60 lat twórczości znanego krakowskiego plastyka przedstawiono na wystawie w galerii "Pryzmat".
- Być już za życia legendą udało się niewielu, w tym również Adamowi Macedońskiemu - powiedział prof. Jacek Majchrowski, prezydent Krakowa, podczas ubiegłorocznej uroczystości nadania znanemu plastykowi, poecie i działaczowi opozycyjnemu z czasów PRL, tytułu honorowego obywatelstwa podwawelskiego grodu.
Od 23 czerwca w prowadzonej przez Związek Polskich Artystów Plastyków krakowskiej galerii "Pryzmat" (ul. Łobzowska 3) można oglądać wystawę "Adam Macedoński do kwadratu. Rysunki z lat 1955-2015".
Tytuł wystawy jest nieprzypadkowy. "Kwadratowe ludziki" są bowiem znakiem rozpoznawczym rysunków 84-letniego dziś A. Macedońskiego, znanych m.in. z łamów tygodnika "Przekrój", gdzie publikował je przez wiele lat.
- Geometryzuje całą przedstawioną przez siebie rzeczywistość. Kwadratowi są nie tylko ludzie, lecz także konie, koty i psy. Do tego wszystkiego Macedoński zazwyczaj zwielokrotnia postacie, które na jego rysunkach tworzą grupy. Daje to ciekawe efekty - powiedział Maciej Wojciechowski, wieloletni miłośnik twórczości plastycznej A. Macedońskiego.
Można to zobaczyć na wystawie zaaranżowanej przez Andrzeja Dawidowicza. W grupie galopują kwadratowi ułani, grupy stoją w kolejkach, siedzą w teatrze, gonią się. I tylko "Kot straszny" jest samotny.
- Ta wielokrotność ilustruje niekiedy u Macedońskiego istotę komunistycznego kolektywizmu - mówi M. Wojciechowski.
W pracach artysty nie brakuje jednak elementów humorystycznych. Widać to choćby na rysunkach: "No, pohulaj sobie trochę", gdzie zgeometryzowana pani wyprowadza na spacer zgeometryzowanego pieska, który ma jednak męską głowę i kończyny, "Gumowe schody kariery", gdzie grupa mężczyzn wstępuje na schody, na których szczycie czekają na nich psy, "3 pany, 3 psy", gdzie jeden z wyprowadzających szczerzy zęby do psów szczerzących kły.

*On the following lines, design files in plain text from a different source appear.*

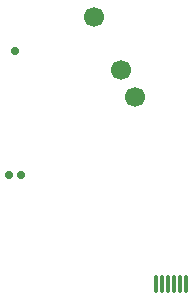
<source format=gbr>
%TF.GenerationSoftware,KiCad,Pcbnew,7.0.10*%
%TF.CreationDate,2024-08-10T06:33:11-07:00*%
%TF.ProjectId,carvera wireless charger circuit,63617276-6572-4612-9077-6972656c6573,rev?*%
%TF.SameCoordinates,Original*%
%TF.FileFunction,Soldermask,Bot*%
%TF.FilePolarity,Negative*%
%FSLAX46Y46*%
G04 Gerber Fmt 4.6, Leading zero omitted, Abs format (unit mm)*
G04 Created by KiCad (PCBNEW 7.0.10) date 2024-08-10 06:33:11*
%MOMM*%
%LPD*%
G01*
G04 APERTURE LIST*
G04 Aperture macros list*
%AMRoundRect*
0 Rectangle with rounded corners*
0 $1 Rounding radius*
0 $2 $3 $4 $5 $6 $7 $8 $9 X,Y pos of 4 corners*
0 Add a 4 corners polygon primitive as box body*
4,1,4,$2,$3,$4,$5,$6,$7,$8,$9,$2,$3,0*
0 Add four circle primitives for the rounded corners*
1,1,$1+$1,$2,$3*
1,1,$1+$1,$4,$5*
1,1,$1+$1,$6,$7*
1,1,$1+$1,$8,$9*
0 Add four rect primitives between the rounded corners*
20,1,$1+$1,$2,$3,$4,$5,0*
20,1,$1+$1,$4,$5,$6,$7,0*
20,1,$1+$1,$6,$7,$8,$9,0*
20,1,$1+$1,$8,$9,$2,$3,0*%
G04 Aperture macros list end*
%ADD10C,1.700000*%
%ADD11C,0.700000*%
%ADD12RoundRect,0.075000X0.075000X0.675000X-0.075000X0.675000X-0.075000X-0.675000X0.075000X-0.675000X0*%
G04 APERTURE END LIST*
D10*
%TO.C,J4*%
X6680056Y6221248D03*
%TD*%
%TO.C,J3*%
X10198580Y-537774D03*
%TD*%
%TO.C,J2*%
X9025739Y1715233D03*
%TD*%
D11*
%TO.C,L2*%
X500000Y-7180000D03*
X-500000Y-7180000D03*
X0Y3368000D03*
%TD*%
D12*
%TO.C,J1*%
X12007000Y-16390400D03*
X12507000Y-16390400D03*
X13007000Y-16390400D03*
X13511000Y-16390400D03*
X14007000Y-16390400D03*
X14507000Y-16390400D03*
%TD*%
M02*

</source>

- Starałem się zawsze, by rzeczywistość nie była przedstawiana na moich rysunkach w zbyt zawiły sposób. Nie unikałem także odniesień religijnych. Rysowałem m.in. anioły. Na obrazie przedstawiającym zakonnicę pod parasolem przedstawiłem czerwone serce. Chciałem zaakcentować w ten sposób, że osoby konsekrowane są nosicielami miłości, którą jest przepełnione chrześcijaństwo - powiedział A. Macedoński.
Jego twórczość doceniono po raz pierwszy w 1966 r., gdy otrzymał w Rzymie pierwszą nagrodę na wystawie małych form plastycznych.
Ekspozycję w "Pryzmacie" można oglądać do 6 lipca włącznie.